◆ **Your task**
A single number is the answer here: the count of lines in the records below in which the word "Silicia" appears.

———

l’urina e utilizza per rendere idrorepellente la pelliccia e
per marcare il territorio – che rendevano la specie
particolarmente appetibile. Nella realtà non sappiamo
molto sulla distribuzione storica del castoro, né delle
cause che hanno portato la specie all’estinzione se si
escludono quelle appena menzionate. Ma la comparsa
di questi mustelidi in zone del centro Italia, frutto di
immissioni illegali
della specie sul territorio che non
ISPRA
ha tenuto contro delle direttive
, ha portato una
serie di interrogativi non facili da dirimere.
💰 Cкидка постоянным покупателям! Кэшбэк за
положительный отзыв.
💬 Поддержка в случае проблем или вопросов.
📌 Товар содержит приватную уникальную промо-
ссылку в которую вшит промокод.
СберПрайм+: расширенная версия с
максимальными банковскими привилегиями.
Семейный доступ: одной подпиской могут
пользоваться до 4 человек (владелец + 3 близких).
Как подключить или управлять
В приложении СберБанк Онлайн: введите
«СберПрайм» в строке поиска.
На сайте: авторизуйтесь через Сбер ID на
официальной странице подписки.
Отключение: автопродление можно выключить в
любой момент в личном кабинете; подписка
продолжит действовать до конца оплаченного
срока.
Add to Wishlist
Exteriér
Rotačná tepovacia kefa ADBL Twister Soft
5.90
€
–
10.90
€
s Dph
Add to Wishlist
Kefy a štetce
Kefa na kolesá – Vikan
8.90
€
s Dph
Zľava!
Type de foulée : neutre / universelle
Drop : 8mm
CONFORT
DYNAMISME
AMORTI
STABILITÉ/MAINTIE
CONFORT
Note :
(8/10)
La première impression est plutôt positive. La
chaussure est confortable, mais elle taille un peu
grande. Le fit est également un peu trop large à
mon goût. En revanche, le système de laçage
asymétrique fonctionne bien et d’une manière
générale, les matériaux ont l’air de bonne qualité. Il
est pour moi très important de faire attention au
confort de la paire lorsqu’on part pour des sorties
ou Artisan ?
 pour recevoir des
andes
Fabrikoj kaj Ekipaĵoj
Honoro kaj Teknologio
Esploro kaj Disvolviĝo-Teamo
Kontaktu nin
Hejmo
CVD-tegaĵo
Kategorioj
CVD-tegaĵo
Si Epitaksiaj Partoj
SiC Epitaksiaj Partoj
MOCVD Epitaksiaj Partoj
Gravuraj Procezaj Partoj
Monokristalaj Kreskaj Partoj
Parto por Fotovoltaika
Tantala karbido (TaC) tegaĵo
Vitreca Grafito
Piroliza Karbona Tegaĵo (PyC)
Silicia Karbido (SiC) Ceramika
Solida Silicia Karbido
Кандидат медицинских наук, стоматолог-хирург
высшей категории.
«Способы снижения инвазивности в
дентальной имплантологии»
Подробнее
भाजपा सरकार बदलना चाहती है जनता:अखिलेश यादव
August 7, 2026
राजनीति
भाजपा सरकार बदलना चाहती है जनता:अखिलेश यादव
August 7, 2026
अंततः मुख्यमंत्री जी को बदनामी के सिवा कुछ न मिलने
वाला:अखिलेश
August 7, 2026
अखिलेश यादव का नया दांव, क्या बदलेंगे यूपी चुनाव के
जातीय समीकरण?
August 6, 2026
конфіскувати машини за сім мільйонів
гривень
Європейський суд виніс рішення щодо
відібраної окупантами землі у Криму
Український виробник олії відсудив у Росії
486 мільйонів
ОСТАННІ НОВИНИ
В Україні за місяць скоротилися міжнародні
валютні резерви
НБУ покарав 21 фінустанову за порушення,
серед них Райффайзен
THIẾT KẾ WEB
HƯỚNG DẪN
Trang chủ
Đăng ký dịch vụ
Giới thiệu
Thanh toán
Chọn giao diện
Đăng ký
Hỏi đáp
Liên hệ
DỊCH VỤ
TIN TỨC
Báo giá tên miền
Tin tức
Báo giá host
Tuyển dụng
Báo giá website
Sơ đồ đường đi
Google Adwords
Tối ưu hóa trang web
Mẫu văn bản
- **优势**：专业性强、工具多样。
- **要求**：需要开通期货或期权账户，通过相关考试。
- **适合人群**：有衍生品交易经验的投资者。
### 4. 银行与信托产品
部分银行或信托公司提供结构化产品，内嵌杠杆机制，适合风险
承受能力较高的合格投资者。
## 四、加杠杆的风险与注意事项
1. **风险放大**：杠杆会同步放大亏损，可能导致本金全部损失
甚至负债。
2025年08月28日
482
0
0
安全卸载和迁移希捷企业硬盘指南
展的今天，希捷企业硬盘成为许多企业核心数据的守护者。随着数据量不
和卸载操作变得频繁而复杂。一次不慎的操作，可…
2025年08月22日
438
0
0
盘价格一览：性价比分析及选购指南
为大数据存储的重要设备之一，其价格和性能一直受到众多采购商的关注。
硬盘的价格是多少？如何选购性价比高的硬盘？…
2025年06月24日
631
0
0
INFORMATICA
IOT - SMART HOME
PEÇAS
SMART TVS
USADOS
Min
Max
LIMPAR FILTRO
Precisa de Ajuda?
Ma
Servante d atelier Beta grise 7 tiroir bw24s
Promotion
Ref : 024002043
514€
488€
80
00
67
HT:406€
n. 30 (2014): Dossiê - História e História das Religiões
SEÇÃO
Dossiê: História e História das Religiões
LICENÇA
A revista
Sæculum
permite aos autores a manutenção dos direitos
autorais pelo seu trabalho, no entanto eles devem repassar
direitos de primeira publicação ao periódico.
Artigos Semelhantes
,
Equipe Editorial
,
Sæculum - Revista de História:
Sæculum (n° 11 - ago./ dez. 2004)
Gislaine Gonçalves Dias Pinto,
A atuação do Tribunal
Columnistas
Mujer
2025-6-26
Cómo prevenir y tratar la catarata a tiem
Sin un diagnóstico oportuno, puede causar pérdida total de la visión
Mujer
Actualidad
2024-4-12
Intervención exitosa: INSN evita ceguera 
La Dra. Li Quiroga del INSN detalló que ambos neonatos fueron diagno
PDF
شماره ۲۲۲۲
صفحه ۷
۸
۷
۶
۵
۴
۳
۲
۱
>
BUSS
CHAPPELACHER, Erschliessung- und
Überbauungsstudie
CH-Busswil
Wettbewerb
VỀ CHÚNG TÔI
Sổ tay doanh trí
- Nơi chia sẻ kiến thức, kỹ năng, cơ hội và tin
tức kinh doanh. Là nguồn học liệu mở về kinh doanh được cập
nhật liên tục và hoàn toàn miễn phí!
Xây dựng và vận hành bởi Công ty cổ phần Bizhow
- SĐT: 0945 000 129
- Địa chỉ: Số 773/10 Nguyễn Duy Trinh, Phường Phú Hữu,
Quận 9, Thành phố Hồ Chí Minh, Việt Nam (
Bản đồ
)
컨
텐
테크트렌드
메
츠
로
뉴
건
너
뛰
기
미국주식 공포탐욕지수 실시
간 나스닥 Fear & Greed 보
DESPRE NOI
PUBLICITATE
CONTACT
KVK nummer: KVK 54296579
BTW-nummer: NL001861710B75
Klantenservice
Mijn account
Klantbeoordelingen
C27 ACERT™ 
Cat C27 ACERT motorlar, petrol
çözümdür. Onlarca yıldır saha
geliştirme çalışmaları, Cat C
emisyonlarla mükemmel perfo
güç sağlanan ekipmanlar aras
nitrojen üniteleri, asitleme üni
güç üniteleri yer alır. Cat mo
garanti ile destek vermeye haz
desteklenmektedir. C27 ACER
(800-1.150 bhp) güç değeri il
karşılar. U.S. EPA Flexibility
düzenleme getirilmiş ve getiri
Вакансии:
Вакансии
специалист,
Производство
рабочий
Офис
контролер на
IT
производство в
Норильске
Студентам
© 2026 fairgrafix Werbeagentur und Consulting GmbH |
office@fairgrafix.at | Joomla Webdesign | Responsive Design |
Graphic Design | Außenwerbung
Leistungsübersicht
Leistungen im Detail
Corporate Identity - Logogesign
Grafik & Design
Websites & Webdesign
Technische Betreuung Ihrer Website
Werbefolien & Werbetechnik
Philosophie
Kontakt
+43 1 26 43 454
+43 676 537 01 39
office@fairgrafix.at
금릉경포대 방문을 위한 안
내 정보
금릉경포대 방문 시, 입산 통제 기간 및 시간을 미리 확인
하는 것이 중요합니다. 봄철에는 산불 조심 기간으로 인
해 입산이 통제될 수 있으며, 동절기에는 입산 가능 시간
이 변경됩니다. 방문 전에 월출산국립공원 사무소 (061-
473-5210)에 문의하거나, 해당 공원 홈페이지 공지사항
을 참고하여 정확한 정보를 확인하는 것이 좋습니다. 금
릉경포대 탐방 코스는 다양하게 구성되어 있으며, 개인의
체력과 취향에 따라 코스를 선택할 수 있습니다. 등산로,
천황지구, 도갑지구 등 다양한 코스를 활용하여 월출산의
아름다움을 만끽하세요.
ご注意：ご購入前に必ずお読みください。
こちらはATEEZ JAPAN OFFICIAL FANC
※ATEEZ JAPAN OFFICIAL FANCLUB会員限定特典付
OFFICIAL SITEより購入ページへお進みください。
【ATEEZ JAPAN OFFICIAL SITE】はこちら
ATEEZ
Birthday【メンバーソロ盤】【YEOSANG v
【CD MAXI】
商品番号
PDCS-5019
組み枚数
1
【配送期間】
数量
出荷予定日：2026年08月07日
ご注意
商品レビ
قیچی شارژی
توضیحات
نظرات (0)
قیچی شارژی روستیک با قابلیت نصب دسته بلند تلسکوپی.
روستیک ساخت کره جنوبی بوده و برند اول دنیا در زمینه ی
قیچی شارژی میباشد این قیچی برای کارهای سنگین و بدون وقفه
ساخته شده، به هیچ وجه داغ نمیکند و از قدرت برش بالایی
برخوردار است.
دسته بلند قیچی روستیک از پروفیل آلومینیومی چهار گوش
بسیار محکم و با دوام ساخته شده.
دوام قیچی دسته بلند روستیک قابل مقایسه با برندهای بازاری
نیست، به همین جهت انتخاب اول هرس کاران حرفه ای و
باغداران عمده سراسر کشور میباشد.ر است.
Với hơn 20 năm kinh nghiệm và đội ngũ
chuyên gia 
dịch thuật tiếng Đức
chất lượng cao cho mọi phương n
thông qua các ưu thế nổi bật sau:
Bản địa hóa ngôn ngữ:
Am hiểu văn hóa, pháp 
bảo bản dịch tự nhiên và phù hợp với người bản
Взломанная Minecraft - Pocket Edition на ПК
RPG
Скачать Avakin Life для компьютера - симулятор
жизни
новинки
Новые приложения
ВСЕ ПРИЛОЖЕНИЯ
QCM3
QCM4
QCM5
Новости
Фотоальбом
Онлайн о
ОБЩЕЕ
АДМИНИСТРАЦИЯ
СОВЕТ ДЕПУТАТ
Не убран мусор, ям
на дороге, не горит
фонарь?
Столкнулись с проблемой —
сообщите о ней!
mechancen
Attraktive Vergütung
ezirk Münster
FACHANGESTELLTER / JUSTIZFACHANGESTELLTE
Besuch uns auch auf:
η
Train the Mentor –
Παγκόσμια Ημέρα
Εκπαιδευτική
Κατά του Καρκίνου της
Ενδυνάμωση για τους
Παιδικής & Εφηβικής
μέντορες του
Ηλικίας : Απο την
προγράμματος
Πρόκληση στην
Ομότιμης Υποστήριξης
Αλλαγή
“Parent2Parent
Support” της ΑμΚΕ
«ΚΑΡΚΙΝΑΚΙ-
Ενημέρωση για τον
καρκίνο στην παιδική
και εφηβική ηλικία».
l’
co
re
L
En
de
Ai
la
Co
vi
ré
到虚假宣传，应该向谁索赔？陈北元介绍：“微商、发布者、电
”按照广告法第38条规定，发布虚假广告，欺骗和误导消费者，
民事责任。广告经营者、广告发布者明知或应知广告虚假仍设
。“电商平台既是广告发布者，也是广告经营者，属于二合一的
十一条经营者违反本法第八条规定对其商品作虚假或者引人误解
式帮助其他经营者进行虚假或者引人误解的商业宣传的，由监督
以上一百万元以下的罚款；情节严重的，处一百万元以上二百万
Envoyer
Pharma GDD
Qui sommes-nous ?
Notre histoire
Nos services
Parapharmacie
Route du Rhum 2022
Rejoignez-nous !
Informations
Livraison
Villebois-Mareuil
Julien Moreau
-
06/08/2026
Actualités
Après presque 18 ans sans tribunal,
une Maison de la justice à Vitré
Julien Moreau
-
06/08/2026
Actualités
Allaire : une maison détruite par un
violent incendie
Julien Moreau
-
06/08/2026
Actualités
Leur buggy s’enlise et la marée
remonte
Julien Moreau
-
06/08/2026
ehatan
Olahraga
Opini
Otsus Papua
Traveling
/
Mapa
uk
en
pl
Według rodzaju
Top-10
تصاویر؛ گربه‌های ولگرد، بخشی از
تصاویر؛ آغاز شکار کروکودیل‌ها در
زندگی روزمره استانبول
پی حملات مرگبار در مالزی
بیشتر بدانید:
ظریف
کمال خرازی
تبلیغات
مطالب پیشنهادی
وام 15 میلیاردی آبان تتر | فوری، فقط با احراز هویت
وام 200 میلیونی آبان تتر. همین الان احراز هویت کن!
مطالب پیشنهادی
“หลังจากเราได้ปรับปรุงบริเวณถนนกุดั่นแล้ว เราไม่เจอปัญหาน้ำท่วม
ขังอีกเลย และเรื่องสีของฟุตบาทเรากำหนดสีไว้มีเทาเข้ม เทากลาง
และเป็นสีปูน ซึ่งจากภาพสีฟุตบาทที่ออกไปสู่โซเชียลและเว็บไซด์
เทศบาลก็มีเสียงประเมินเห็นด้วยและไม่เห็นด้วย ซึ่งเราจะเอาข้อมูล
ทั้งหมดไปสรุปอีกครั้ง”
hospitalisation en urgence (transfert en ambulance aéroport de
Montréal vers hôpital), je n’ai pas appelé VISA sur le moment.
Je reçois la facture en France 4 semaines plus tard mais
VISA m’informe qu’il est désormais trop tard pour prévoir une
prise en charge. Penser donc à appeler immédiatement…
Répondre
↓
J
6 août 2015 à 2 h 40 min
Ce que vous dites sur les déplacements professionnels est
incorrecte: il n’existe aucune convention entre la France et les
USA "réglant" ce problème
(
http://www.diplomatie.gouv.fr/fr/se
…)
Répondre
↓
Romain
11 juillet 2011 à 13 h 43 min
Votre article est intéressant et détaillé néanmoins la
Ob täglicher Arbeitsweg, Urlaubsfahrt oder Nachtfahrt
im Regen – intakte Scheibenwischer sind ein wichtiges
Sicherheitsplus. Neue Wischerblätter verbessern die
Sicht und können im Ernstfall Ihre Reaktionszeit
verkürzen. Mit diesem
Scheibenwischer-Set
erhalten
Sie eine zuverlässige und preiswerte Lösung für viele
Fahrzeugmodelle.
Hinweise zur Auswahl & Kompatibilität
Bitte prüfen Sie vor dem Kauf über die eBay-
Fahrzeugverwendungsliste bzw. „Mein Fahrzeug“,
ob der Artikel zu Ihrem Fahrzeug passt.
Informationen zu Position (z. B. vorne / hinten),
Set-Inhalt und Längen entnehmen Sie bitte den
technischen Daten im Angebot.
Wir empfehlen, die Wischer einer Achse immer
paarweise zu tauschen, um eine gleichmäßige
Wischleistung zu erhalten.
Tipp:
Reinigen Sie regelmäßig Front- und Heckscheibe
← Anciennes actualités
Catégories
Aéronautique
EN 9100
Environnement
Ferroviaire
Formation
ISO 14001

———

◆ **Exercise solution**
2